> _About this exercise_:
Write out the text of every item below word for word and line for line, leaving out the pictures.

══════════

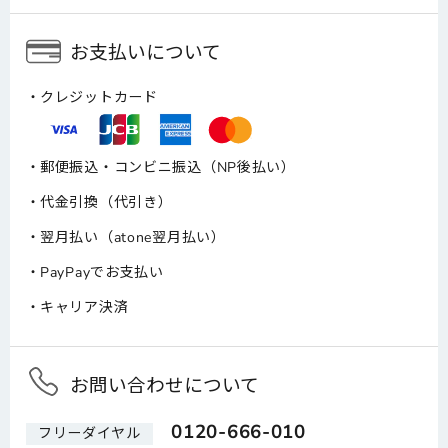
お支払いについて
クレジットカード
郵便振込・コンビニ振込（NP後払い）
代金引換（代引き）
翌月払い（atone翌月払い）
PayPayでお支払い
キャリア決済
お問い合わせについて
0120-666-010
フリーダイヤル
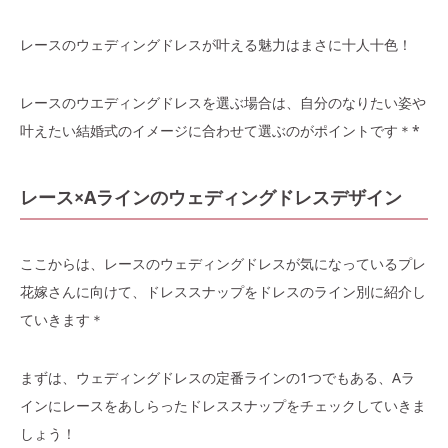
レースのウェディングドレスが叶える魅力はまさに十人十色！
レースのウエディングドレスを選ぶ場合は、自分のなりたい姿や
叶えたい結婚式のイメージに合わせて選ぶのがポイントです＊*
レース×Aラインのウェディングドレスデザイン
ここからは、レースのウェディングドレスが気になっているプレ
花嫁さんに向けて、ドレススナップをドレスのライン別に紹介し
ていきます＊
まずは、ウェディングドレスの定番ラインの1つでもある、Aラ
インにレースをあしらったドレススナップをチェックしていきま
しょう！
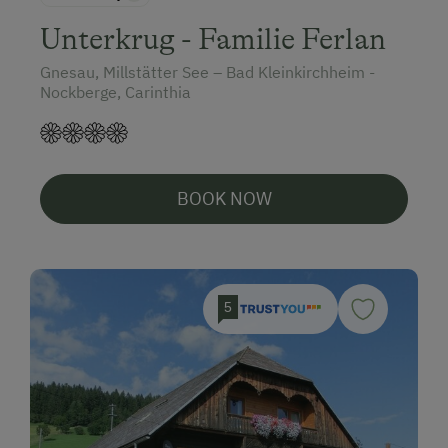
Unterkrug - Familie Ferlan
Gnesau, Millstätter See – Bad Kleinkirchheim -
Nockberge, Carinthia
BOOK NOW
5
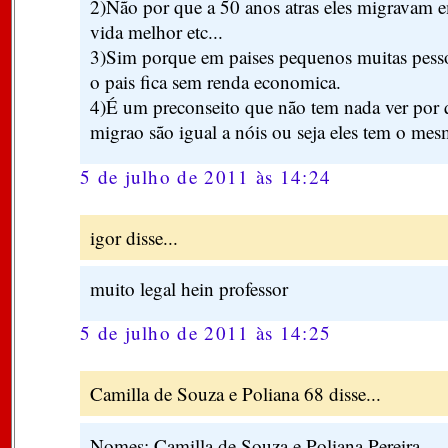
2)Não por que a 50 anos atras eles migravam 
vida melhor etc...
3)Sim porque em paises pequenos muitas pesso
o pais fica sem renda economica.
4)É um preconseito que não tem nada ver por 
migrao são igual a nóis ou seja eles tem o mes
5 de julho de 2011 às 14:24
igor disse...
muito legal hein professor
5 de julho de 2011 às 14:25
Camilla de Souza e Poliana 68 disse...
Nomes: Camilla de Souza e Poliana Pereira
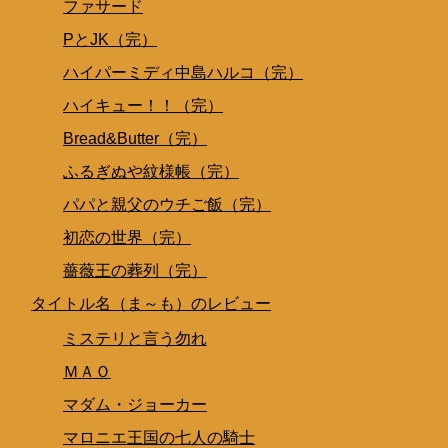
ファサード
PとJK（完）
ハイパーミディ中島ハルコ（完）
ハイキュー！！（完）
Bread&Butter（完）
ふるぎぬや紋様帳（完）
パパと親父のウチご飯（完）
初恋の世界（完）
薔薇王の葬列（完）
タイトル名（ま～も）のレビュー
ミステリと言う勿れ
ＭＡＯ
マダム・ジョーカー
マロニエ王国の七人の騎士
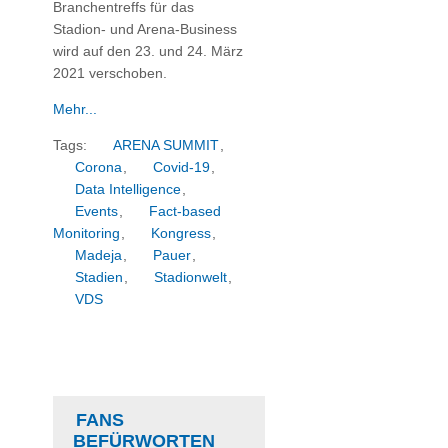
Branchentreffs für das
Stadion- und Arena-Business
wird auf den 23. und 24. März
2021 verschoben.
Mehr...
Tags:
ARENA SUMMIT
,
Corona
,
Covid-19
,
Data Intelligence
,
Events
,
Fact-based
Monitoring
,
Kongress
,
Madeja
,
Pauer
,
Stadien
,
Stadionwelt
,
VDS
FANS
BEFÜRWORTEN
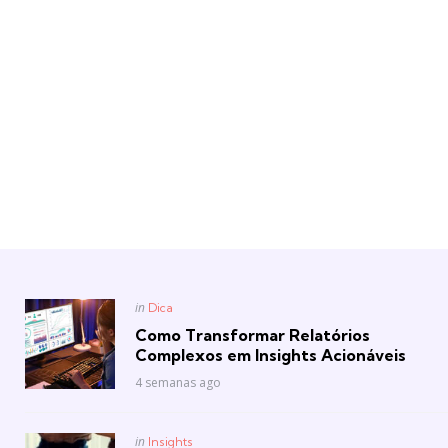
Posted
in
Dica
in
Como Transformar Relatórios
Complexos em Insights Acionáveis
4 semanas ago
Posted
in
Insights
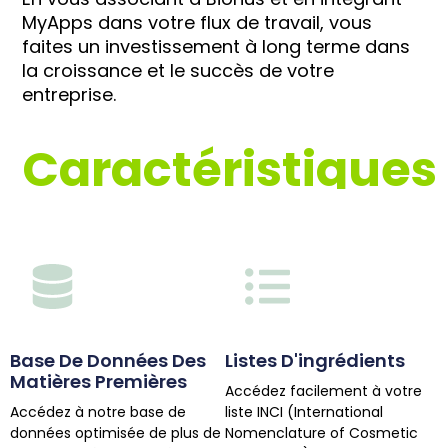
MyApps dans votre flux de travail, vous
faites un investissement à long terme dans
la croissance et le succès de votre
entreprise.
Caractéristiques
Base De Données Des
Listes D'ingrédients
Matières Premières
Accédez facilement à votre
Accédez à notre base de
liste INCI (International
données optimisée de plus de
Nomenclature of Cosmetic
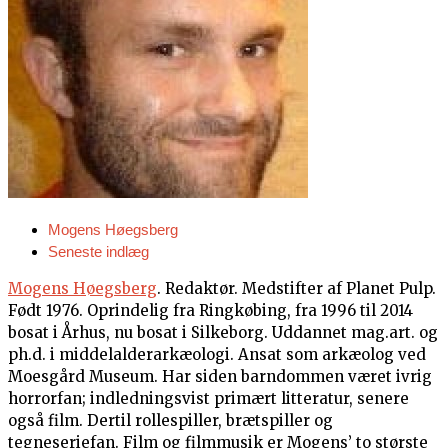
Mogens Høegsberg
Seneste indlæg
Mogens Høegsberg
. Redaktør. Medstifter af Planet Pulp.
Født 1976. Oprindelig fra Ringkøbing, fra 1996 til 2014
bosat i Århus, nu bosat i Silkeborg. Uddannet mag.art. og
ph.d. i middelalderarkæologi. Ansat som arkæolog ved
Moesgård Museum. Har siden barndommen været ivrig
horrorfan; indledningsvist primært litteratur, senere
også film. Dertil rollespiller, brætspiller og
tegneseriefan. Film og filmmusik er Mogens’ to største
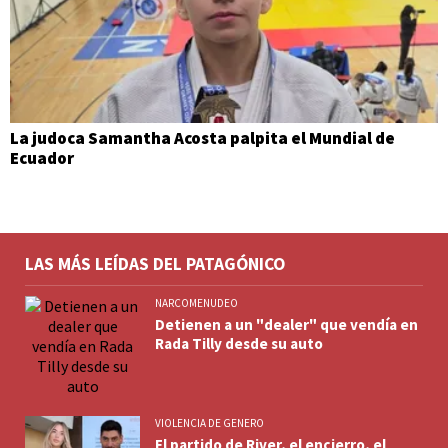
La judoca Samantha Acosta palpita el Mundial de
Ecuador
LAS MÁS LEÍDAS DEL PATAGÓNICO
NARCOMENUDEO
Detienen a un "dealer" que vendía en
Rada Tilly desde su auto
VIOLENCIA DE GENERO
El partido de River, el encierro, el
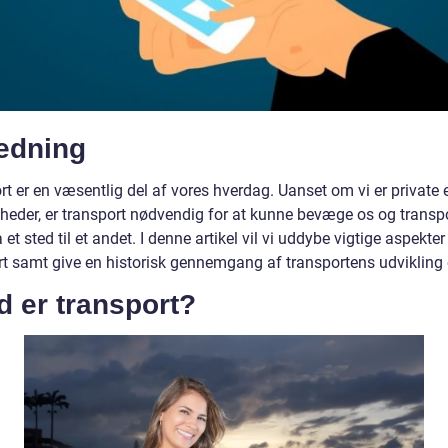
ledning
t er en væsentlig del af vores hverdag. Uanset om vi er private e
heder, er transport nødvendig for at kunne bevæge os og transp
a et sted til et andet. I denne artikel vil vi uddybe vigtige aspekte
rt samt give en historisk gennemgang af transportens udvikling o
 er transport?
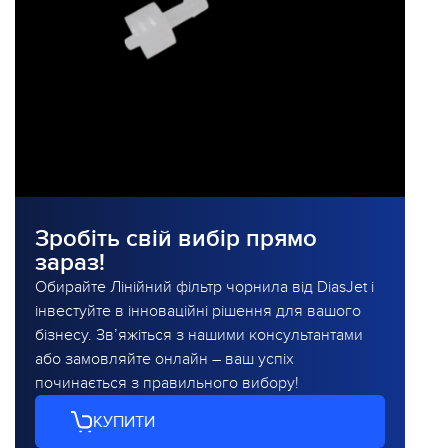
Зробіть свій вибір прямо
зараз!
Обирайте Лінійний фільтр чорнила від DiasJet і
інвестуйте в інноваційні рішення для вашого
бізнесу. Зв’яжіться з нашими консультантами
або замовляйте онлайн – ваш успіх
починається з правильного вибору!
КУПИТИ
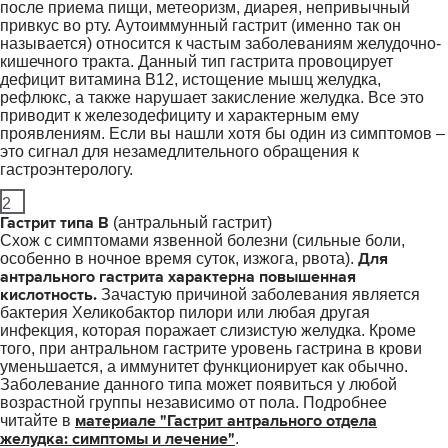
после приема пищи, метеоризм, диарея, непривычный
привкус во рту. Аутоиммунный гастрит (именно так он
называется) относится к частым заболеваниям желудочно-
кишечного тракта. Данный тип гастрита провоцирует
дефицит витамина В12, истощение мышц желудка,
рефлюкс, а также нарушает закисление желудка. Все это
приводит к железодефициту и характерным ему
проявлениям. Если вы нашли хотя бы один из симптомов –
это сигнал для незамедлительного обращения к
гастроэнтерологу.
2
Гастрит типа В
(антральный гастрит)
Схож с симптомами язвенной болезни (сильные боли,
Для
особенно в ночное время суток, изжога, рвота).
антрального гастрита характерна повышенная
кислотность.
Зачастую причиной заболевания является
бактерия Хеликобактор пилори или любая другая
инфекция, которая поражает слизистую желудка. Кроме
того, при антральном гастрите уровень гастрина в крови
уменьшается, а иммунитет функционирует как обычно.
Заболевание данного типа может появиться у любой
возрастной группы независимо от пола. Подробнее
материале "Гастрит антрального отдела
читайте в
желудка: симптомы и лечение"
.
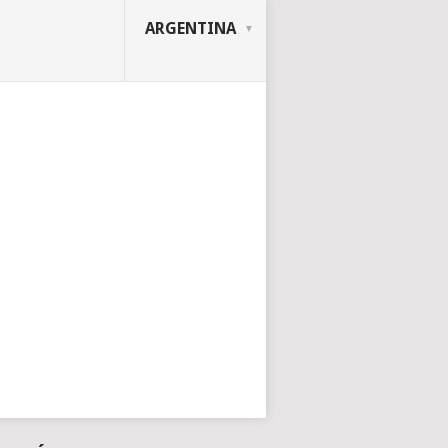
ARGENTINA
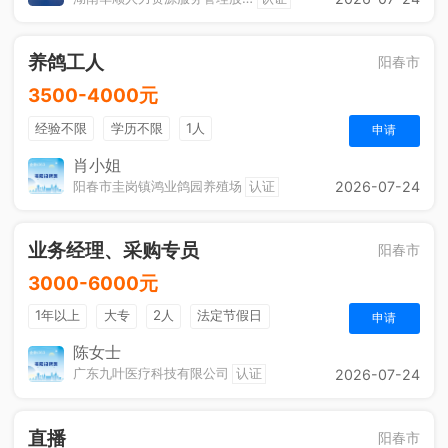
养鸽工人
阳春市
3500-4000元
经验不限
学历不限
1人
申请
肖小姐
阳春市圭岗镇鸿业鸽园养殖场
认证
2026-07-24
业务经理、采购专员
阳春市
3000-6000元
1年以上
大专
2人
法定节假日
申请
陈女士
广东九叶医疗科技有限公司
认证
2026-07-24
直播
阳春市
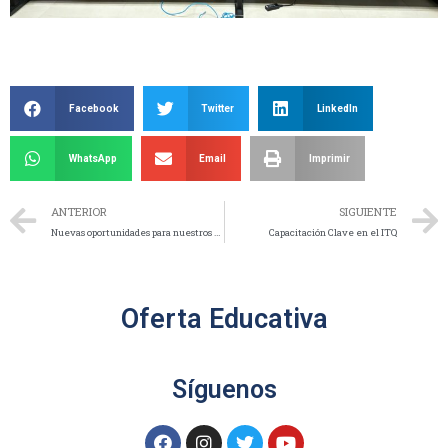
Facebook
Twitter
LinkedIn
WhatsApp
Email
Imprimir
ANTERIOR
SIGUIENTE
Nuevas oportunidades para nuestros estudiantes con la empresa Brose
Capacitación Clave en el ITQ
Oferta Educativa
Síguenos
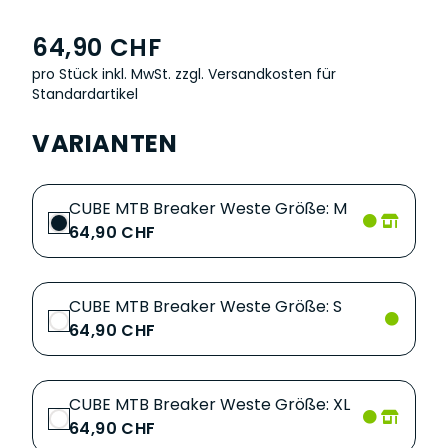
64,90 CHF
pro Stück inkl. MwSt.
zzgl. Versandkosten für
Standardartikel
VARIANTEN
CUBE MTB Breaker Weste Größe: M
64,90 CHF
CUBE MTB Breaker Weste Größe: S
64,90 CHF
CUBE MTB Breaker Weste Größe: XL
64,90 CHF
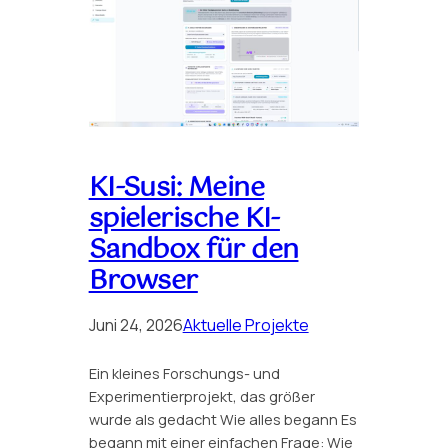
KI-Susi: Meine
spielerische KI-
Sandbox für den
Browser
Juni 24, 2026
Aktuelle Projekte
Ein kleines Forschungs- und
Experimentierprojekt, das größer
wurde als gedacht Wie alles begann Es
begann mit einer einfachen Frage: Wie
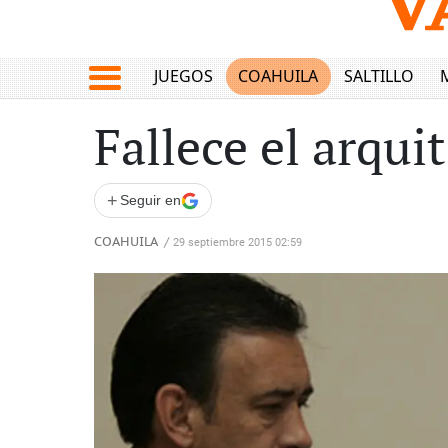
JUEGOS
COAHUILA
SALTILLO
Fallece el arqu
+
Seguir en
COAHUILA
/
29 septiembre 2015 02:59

══════════

> _Response_:
お支払いについて
クレジットカード
郵便振込・コンビニ振込（NP後払い）
代金引換（代引き）
翌月払い（atone翌月払い）
PayPayでお支払い
キャリア決済
お問い合わせについて
0120-666-010
フリーダイヤル
レースのウェディングドレスが叶える魅力はまさに十人十色！
レースのウエディングドレスを選ぶ場合は、自分のなりたい姿や
叶えたい結婚式のイメージに合わせて選ぶのがポイントです＊*
レース×Aラインのウェディングドレスデザイン
ここからは、レースのウェディングドレスが気になっているプレ
花嫁さんに向けて、ドレススナップをドレスのライン別に紹介し
ていきます＊
まずは、ウェディングドレスの定番ラインの1つでもある、Aラ
インにレースをあしらったドレススナップをチェックしていきま
しょう！
Unterkrug - Familie Ferlan
Gnesau, Millstätter See – Bad Kleinkirchheim -
Nockberge, Carinthia
BOOK NOW
5
2)Não por que a 50 anos atras eles migravam 
vida melhor etc...
3)Sim porque em paises pequenos muitas pesso
o pais fica sem renda economica.
4)É um preconseito que não tem nada ver por 
migrao são igual a nóis ou seja eles tem o mes
5 de julho de 2011 às 14:24
igor disse...
muito legal hein professor
5 de julho de 2011 às 14:25
Camilla de Souza e Poliana 68 disse...
Nomes: Camilla de Souza e Poliana Pereira
ファサード
PとJK（完）
ハイパーミディ中島ハルコ（完）
ハイキュー！！（完）
Bread&Butter（完）
ふるぎぬや紋様帳（完）
パパと親父のウチご飯（完）
初恋の世界（完）
薔薇王の葬列（完）
タイトル名（ま～も）のレビュー
ミステリと言う勿れ
ＭＡＯ
マダム・ジョーカー
マロニエ王国の七人の騎士
Branchentreffs für das
Stadion- und Arena-Business
wird auf den 23. und 24. März
2021 verschoben.
Mehr...
Tags:
ARENA SUMMIT
,
Corona
,
Covid-19
,
Data Intelligence
,
Events
,
Fact-based
Monitoring
,
Kongress
,
Madeja
,
Pauer
,
Stadien
,
Stadionwelt
,
VDS
FANS
BEFÜRWORTEN
Posted
in
Dica
in
Como Transformar Relatórios
Complexos em Insights Acionáveis
4 semanas ago
Posted
in
Insights
MyApps dans votre flux de travail, vous
faites un investissement à long terme dans
la croissance et le succès de votre
entreprise.
Caractéristiques
Base De Données Des
Listes D'ingrédients
Matières Premières
Accédez facilement à votre
Accédez à notre base de
liste INCI (International
données optimisée de plus de
Nomenclature of Cosmetic
Mogens Høegsberg
Seneste indlæg
Mogens Høegsberg
. Redaktør. Medstifter af Planet Pulp.
Født 1976. Oprindelig fra Ringkøbing, fra 1996 til 2014
bosat i Århus, nu bosat i Silkeborg. Uddannet mag.art. og
ph.d. i middelalderarkæologi. Ansat som arkæolog ved
Moesgård Museum. Har siden barndommen været ivrig
horrorfan; indledningsvist primært litteratur, senere
også film. Dertil rollespiller, brætspiller og
tegneseriefan. Film og filmmusik er Mogens’ to største
La judoca Samantha Acosta palpita el Mundial de
Ecuador
LAS MÁS LEÍDAS DEL PATAGÓNICO
NARCOMENUDEO
Detienen a un "dealer" que vendía en
Rada Tilly desde su auto
VIOLENCIA DE GENERO
El partido de River, el encierro, el
ledning
t er en væsentlig del af vores hverdag. Uanset om vi er private e
heder, er transport nødvendig for at kunne bevæge os og transp
a et sted til et andet. I denne artikel vil vi uddybe vigtige aspekte
rt samt give en historisk gennemgang af transportens udvikling o
 er transport?
Зробіть свій вибір прямо
зараз!
Обирайте Лінійний фільтр чорнила від DiasJet і
інвестуйте в інноваційні рішення для вашого
бізнесу. Зв’яжіться з нашими консультантами
або замовляйте онлайн – ваш успіх
починається з правильного вибору!
КУПИТИ
после приема пищи, метеоризм, диарея, непривычный
привкус во рту. Аутоиммунный гастрит (именно так он
называется) относится к частым заболеваниям желудочно-
кишечного тракта. Данный тип гастрита провоцирует
дефицит витамина В12, истощение мышц желудка,
рефлюкс, а также нарушает закисление желудка. Все это
приводит к железодефициту и характерным ему
проявлениям. Если вы нашли хотя бы один из симптомов –
это сигнал для незамедлительного обращения к
гастроэнтерологу.
2
Гастрит типа В
(антральный гастрит)
Схож с симптомами язвенной болезни (сильные боли,
Для
особенно в ночное время суток, изжога, рвота).
антрального гастрита характерна повышенная
кислотность.
Зачастую причиной заболевания является
бактерия Хеликобактор пилори или любая другая
инфекция, которая поражает слизистую желудка. Кроме
того, при антральном гастрите уровень гастрина в крови
уменьшается, а иммунитет функционирует как обычно.
Заболевание данного типа может появиться у любой
возрастной группы независимо от пола. Подробнее
материале "Гастрит антрального отдела
читайте в
желудка: симптомы и лечение"
.
ARGENTINA
养鸽工人
阳春市
3500-4000元
经验不限
学历不限
1人
申请
肖小姐
阳春市圭岗镇鸿业鸽园养殖场
认证
2026-07-24
业务经理、采购专员
阳春市
3000-6000元
1年以上
大专
2人
法定节假日
申请
陈女士
广东九叶医疗科技有限公司
认证
2026-07-24
直播
阳春市
Facebook
Twitter
LinkedIn
WhatsApp
Email
Imprimir
ANTERIOR
SIGUIENTE
Nuevas oportunidades para nuestros estudiantes con la empresa Brose
Capacitación Clave en el ITQ
Oferta Educativa
Síguenos
64,90 CHF
pro Stück inkl. MwSt.
zzgl. Versandkosten für
Standardartikel
VARIANTEN
CUBE MTB Breaker Weste Größe: M
64,90 CHF
CUBE MTB Breaker Weste Größe: S
64,90 CHF
CUBE MTB Breaker Weste Größe: XL
64,90 CHF
KI-Susi: Meine
spielerische KI-
Sandbox für den
Browser
Juni 24, 2026
Aktuelle Projekte
Ein kleines Forschungs- und
Experimentierprojekt, das größer
wurde als gedacht Wie alles begann Es
begann mit einer einfachen Frage: Wie
JUEGOS
COAHUILA
SALTILLO
Fallece el arqu
+
Seguir en
COAHUILA
/
29 septiembre 2015 02:59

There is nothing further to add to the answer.